Through my work with young people with disabilities I have had to use many forms of communication including basic Makaton, body language, general conversation and eye and hand pointing. However one of the most challenging things I have faced is how to know what some young people want/need if they have very limited communication.

A couple of weeks ago I was fortunate enough to work with a lively young lad who has quite severe autism, with no verbal communication and very little sign communication. While swimming with him I was aware that he was not happy – I cannot say how I just got a sense. He subsequently tried to get out of the pool, however myself and other volunteers persuaded him back in. 10 minutes later he again wanted to get out; this time I realised that he wanted to go to the toilet – again I cannot pinpoint why but he was becoming rather agitated by this time.

However, as I had not fully understood him to begin with he unfortunately had an accident. As anyone can appreciate this left him very agitated and upset, so he unfortunately was unable to continue with the swimming session. On reflection, if I had understood what he wanted to begin with this may have been avoided, but it has really opened my eyes to the importance of communication – whatever type of communication this would be.

Another alternative form of communication I have used with young people is communication aps on I-Pads. These allow the young people to find a work from a bank of words split into different categories. They also allow a “diary entry” and “friends” so more words can be added. I have found these so useful, in particular when I am not familiar with a sign a young person has used.

I feel that through my work with the charity I have become lot more aware of what different forms of communication different people use, and how it is important for us to appreciate this, and be accommodating to different people’s needs. This in my opinion is not just vital in careers like medicine but also in daily life!

Voluntary work over the Easter Holidays

I found this previous blog entry of some of the voluntary work I did over the Easter holidays and my thoughts and reflections: (I apologise for the disjointedness!)

This morning from 10 – 2 I spent some time volunteering with young people with disabilities. This is something which I do on a regular basis and really really enjoy! I spent some time with one young lady today with quiet complex disabilities who I really enjoy spending time with, whilst I helped her to eat her lunch she realised that it is virtually impossible to chew whilst giggling at how much of a mess I had made; needless to say by the end of lunch I think we were both covered in Strawberry Yogurt!

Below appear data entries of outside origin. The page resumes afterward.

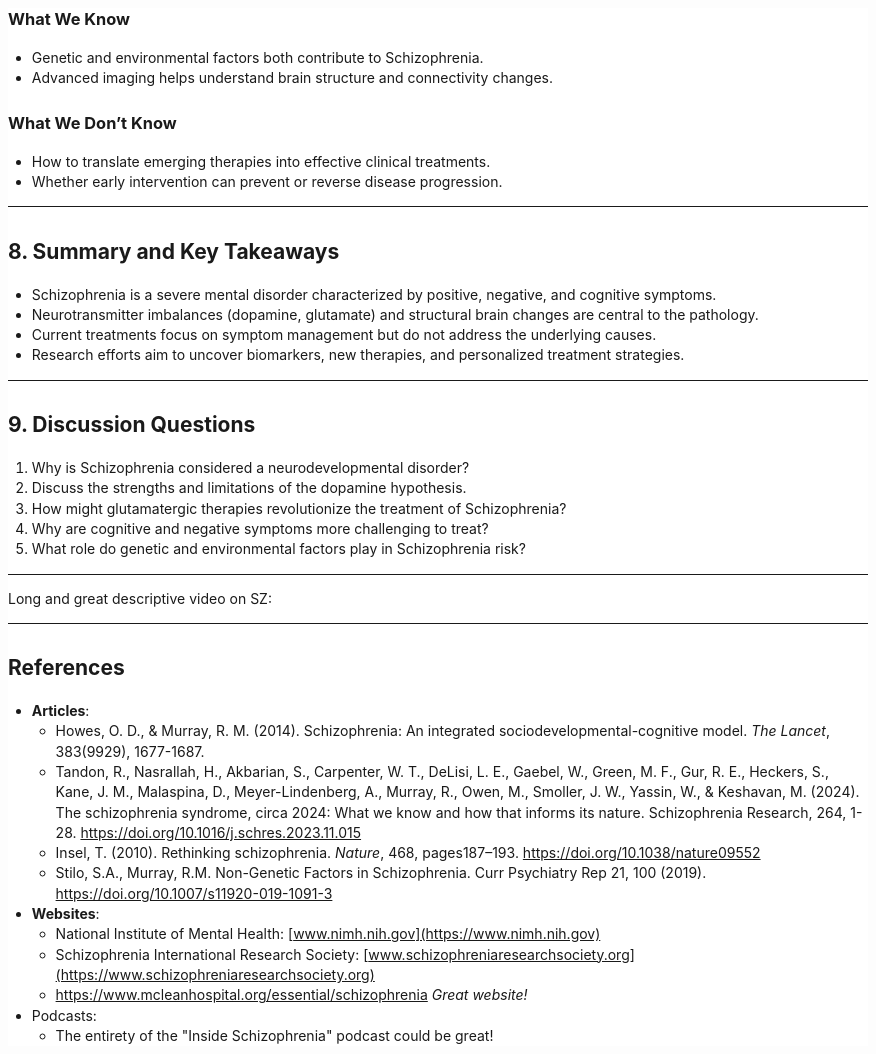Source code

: ### **What We Know**  
- Genetic and environmental factors both contribute to Schizophrenia.  
- Advanced imaging helps understand brain structure and connectivity changes.  

### **What We Don’t Know**  
- How to translate emerging therapies into effective clinical treatments.  
- Whether early intervention can prevent or reverse disease progression.  

---

## 8. Summary and Key Takeaways  
- Schizophrenia is a severe mental disorder characterized by positive, negative, and cognitive symptoms.  
- Neurotransmitter imbalances (dopamine, glutamate) and structural brain changes are central to the pathology.  
- Current treatments focus on symptom management but do not address the underlying causes.  
- Research efforts aim to uncover biomarkers, new therapies, and personalized treatment strategies.  

---

## 9. Discussion Questions  
1. Why is Schizophrenia considered a neurodevelopmental disorder?  
2. Discuss the strengths and limitations of the dopamine hypothesis.  
3. How might glutamatergic therapies revolutionize the treatment of Schizophrenia?  
4. Why are cognitive and negative symptoms more challenging to treat?  
5. What role do genetic and environmental factors play in Schizophrenia risk?  

---

Long and great descriptive video on SZ:
<iframe width="560" height="315" src="https://www.youtube.com/embed/0zHU6fiM2KY?si=SJtLnUYb0JxAIW3_" title="YouTube video player" frameborder="0" allow="accelerometer; autoplay; clipboard-write; encrypted-media; gyroscope; picture-in-picture; web-share" referrerpolicy="strict-origin-when-cross-origin" allowfullscreen></iframe>

---
## References   
- **Articles**:  
   - Howes, O. D., & Murray, R. M. (2014). Schizophrenia: An integrated sociodevelopmental-cognitive model. *The Lancet*, 383(9929), 1677-1687.  
   - Tandon, R., Nasrallah, H., Akbarian, S., Carpenter, W. T., DeLisi, L. E., Gaebel, W., Green, M. F., Gur, R. E., Heckers, S., Kane, J. M., Malaspina, D., Meyer-Lindenberg, A., Murray, R., Owen, M., Smoller, J. W., Yassin, W., & Keshavan, M. (2024). The schizophrenia syndrome, circa 2024: What we know and how that informs its nature. Schizophrenia Research, 264, 1-28. https://doi.org/10.1016/j.schres.2023.11.015
   - Insel, T. (2010). Rethinking schizophrenia. *Nature*, 468, pages187–193. https://doi.org/10.1038/nature09552
   - Stilo, S.A., Murray, R.M. Non-Genetic Factors in Schizophrenia. Curr Psychiatry Rep 21, 100 (2019). https://doi.org/10.1007/s11920-019-1091-3
- **Websites**:  
   - National Institute of Mental Health: [www.nimh.nih.gov](https://www.nimh.nih.gov)  
   - Schizophrenia International Research Society: [www.schizophreniaresearchsociety.org](https://www.schizophreniaresearchsociety.org)  
   - https://www.mcleanhospital.org/essential/schizophrenia *Great website!*
- Podcasts:
   - The entirety of the "Inside Schizophrenia" podcast could be great!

I also spent a bit of time in the “sensory room”, this is a specialised room with projections of lights, a water-bed, a bubble tube, beanbags, a touch pad which plays songs when the hand prints are pressed and various other sensory stimulating activities. I have to admit it is one of my favourite places – I wish I had one as my bedroom! I always find it so calm and relaxing and could happily spend all day in it. I do think though that it reminds you of how the simplest things can be so enthralling and that some of the things which we stress about, school work, exams, jobs, yes they are important but sometimes taking a step back from it all and appreciating the beauty of things is really important.

After that I went to an interview for some more voluntary work at a local hospice. This is something which I am hoping to do in the summer time, and it was really interesting to get a feel of the place and learn a little bit more of what services it has to offer and how I can get involved. I know that the experience will be invaluable but at the same time it will definitely allow me to see what really is important in life – a bit like the sensory room in a way.

So I suppose today as really confirmed to me that medicine is what I want to do and has fuelled my passion – and hopefully it means I will study a little harder this evening! Yet it has also reminded me my reasons for doing medicine and just how much I should value the opportunities that I have.